On 25th June 1918 Harry and Dot left Auckland on the Huddart Parker steamer Wimmera for a trip to Sydney on Gane business. Off the Three Kings at 8pm on 26th June Wimmera encountered a minefield recently laid by the German raider Wolf. She hit the cable joining two Herz contact mines which wrapped around her hull and blew her stern underbody off. She sank in 10 minutes in rough conditions. Harry and Dot were in the last lifeboat off. All boats got ashore, most to Tom Bowling Bay. 26 died aboard including two children, Captain Kells and officers. There were 125 survivors which the steamer Clansman brought back to Auckland.

Wimmera sinking by the stern, Three Kings, June 26, 1918.

Despite this experience, the Jenkins family’s thirst for the water was undiminished. In 1920 they sold Niagara II and bought a bigger, 32ft launch which they named Thora after their third child, then 9. I wish I could tell you more about Thora. Was she built new for Harry or was she a second-hand launch they renamed? In any event, Harry became an important addition to the NZPBA’s officers, as Vice-Commodore. Thora was mark boat for many races but did not take part. Fishing and cruising seem to have been more important.

The family had their own enchanted hideaway, camping off Thora in Garden Cove on the north coast of Waiheke. But Thora had become a small craft by the standards of the mid-twenties. Harry wanted a bigger launch to cater for his family of now four children, and the entertaining of Gane’s customers in some style.

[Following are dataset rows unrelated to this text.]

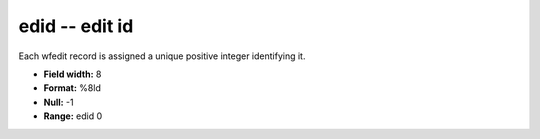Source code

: .. _css3.0-edid_attributes:

**edid** -- edit id
-------------------

Each wfedit record is assigned a unique positive integer
identifying it.

* **Field width:** 8
* **Format:** %8ld
* **Null:** -1
* **Range:** edid 0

Chas. Bailey’s drawing of the layout of Shenandoah.

In 1928 Harry Jenkins entered politics and became MP for Parnell on the United Party ticket. He sold Thora and planned his next launch as a tour de force from Chas Bailey Jr. Shenandoah was a 55-footer with a 11ft 6in beam, 4ft 6ins draught, a large deckhouse with forward control in the latest express cruiser style, capable of 12 knots. Instead of the usual huge American petrol engine from manufacturers like Sterling or Lycoming, Gane Engineering Company, now with Eric Paton on staff, fitted her with a diesel, a Cummins 110hp Model U four-cylinder. Cummins, of Indiana, had been struggling to break into the lightweight high-speed diesel market since 1919, but had a series of setbacks with design and production faults. The Model U was touted as the breakthrough, but still had issues, particularly as it relied on compressed air starting.

Since Bailey had just emerged from bankruptcy after a disastrous contract building the big ketch Hifofua for the Tongan Government, the prestigious Shenandoah job was most welcome. She was launched from his yard in Beaumont St on December 21st 1929. Harry took her for a spin to Islington Bay on Christmas Eve with his family and friends on board. Shenandoah returned to Mechanics Bay on Christmas Day for Harry to telephone from the NZPBA Clubrooms for more supplies. Getting back into his dinghy from a moored fishing boat, Harry slipped, struck his head, broke his arm in two places and disappeared under the water. His crew rescued him, unresponsive, and whisked him to Auckland Hospital in a taxi, where he was revived after artificial respiration. Not a great start to boat ownership! BNZ

Thora coming out of Garden Cove, Waiheke.